13. Running the Main Function
if __name__ == "__main__":
asyncio.run(main())
We check if the script is run directly and execute the main
function using asyncio's event loop.
Full Code with Comments
Below is the complete script with comments explaining each step:
#!/usr/bin/env python3.11
# -*- coding: utf-8 -*-
# Author: David Manouchehri
import asyncio # For asynchronous operations
import logging # For logging messages
import httpx # For making HTTP requests asynchronously
from openai import AsyncOpenAI # OpenAI client
import random # For generating random numbers
import os # For accessing environment variables
import json # For handling JSON data
import numpy as np # For numerical operations
# Set up logging
logger = logging.getLogger(__name__)
logger.setLevel(logging.DEBUG)
c_handler = logging.StreamHandler()
logger.addHandler(c_handler)
# Get OpenAI API credentials
OPENAI_API_KEY = os.getenv("OPENAI_API_KEY")
OPENAI_API_BASE = os.getenv("OPENAI_API_BASE") or "https://api.openai.com/v1"
# Initialize OpenAI client
client = AsyncOpenAI(
api_key=OPENAI_API_KEY,
base_url=OPENAI_API_BASE,
http_client=httpx.AsyncClient(
http2=True,
limits=httpx.Limits(
max_connections=None,
max_keepalive_connections=None,
keepalive_expiry=None,
),
),
max_retries=0,
timeout=3600,
)
# Main asynchronous function
async def main():
# List of statements to fact-check
statements_to_check = [
"SEZC means Special Economic Zone Company.",
"SEZC means Special Economic Zone Corporation.",
]
# Iterate over each statement
for statement_to_check in statements_to_check:
logger.debug(f"--------")
logger.debug(f"Checking statement: {statement_to_check}")
# Fact-check using the large model
response_text = await client.chat.completions.create(
model="gpt-4o-2024-08-06",
max_tokens=8192,
seed=random.randint(1, 0x7FFFFFFF),
messages=[
{
"role": "system",
"content": "Fact check the user's message.",
},
{
"role": "user",
"content": statement_to_check,
},
],
temperature=0.0,
)
# Extract the assistant's response
text_answer = response_text.choices[0].message.content
logger.debug(text_answer)
# Convert the response to JSON using the smaller model
response_json = await client.chat.completions.create(
response_format={"type": "json_object"},
model="gpt-4o-mini-2024-07-18",
max_tokens=20,
logprobs=True,
stop=[
"rue",
"alse",
"}",
],
seed=random.randint(1, 0x7FFFFFFF),
messages=[
{
"role": "user",
"content": f"Fact check this statement:\n\n```{statement_to_check}```",
},
{
"role": "assistant",
"content": text_answer,
},
{
"role": "user",
"content": 'Convert your answer into a JSON object that follows {"fact": boolean}',
},
],
temperature=0.0,
)
# Ensure response includes log probabilities
if response_json.choices[0].logprobs is None:
raise ValueError("No logprobs in response")
# Extract the last token's log probability
last_logprob_content = response_json.choices[0].logprobs.content[-1]
last_logprob_token = last_logprob_content.token
last_logprob_float = last_logprob_content.logprob
last_logprob_percentage = np.exp(last_logprob_float)
# Determine if the statement is a fact
if "t" in last_logprob_token.lower():
is_fact = True
elif "f" in last_logprob_token.lower():
is_fact = False
else:
raise ValueError("Invalid token")
# Create result object
result_obj = {
"fact": is_fact,
"logprob": last_logprob_float,
"percentage": last_logprob_percentage,
}
# Log the result
logger.debug(json.dumps(result_obj, indent=2))
# Minify the JSON string
thin_json_str = json.dumps(result_obj, separators=(",", ":"))
logger.debug(f"Thin JSON: {repr(thin_json_str)}")
# Execute the main function
if __name__ == "__main__":
asyncio.run(main())
Conclusion
By chaining the responses from a larger model into a smaller one, we can optimize both the cost and efficiency of our applications.
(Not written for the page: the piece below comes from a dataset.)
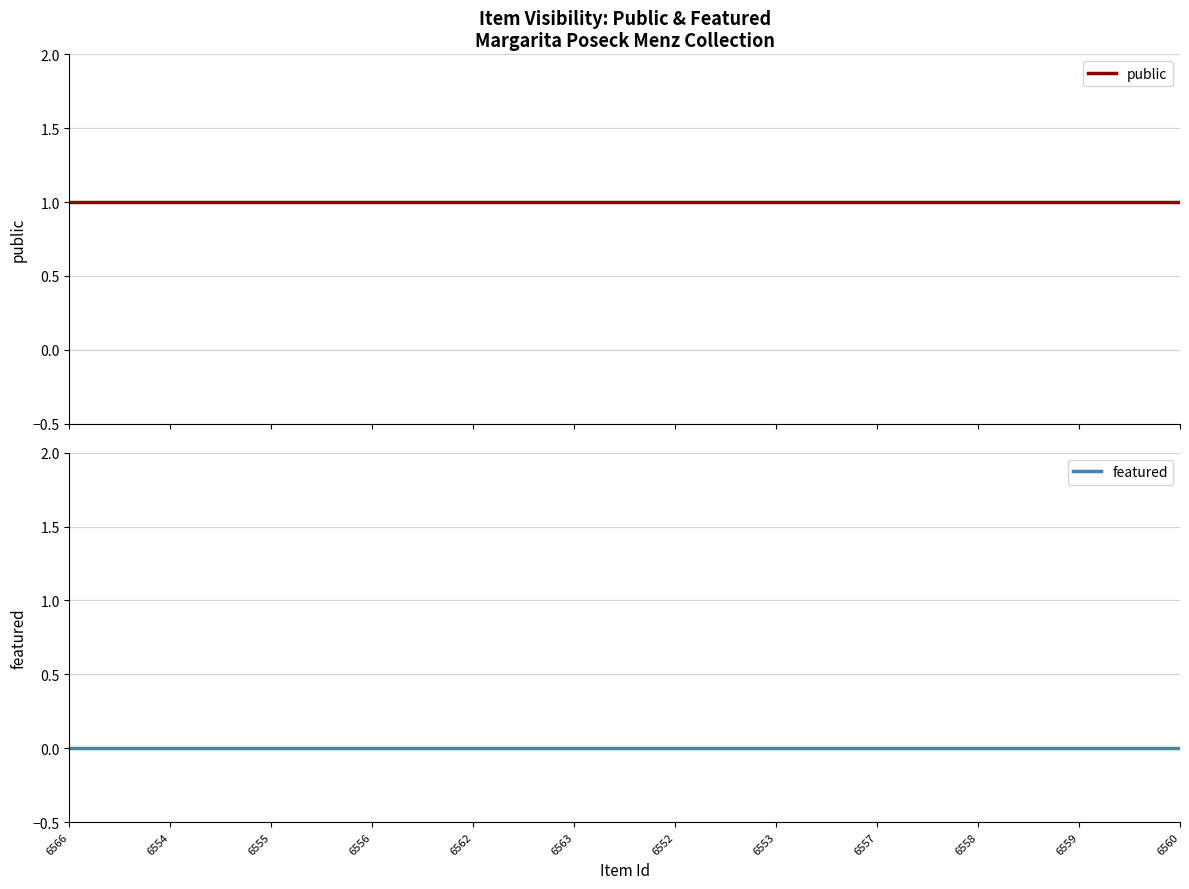

What is the highest value of the public series?

1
The larger model handles complex tasks like fact-checking, while the smaller model takes care of formatting and conversion tasks.
Key Takeaways:
- Resource Optimization: Use powerful models only when necessary.
- Cost Efficiency: Leverage smaller models for simpler tasks.
- Structured Outputs: Convert complex responses into structured data formats like JSON.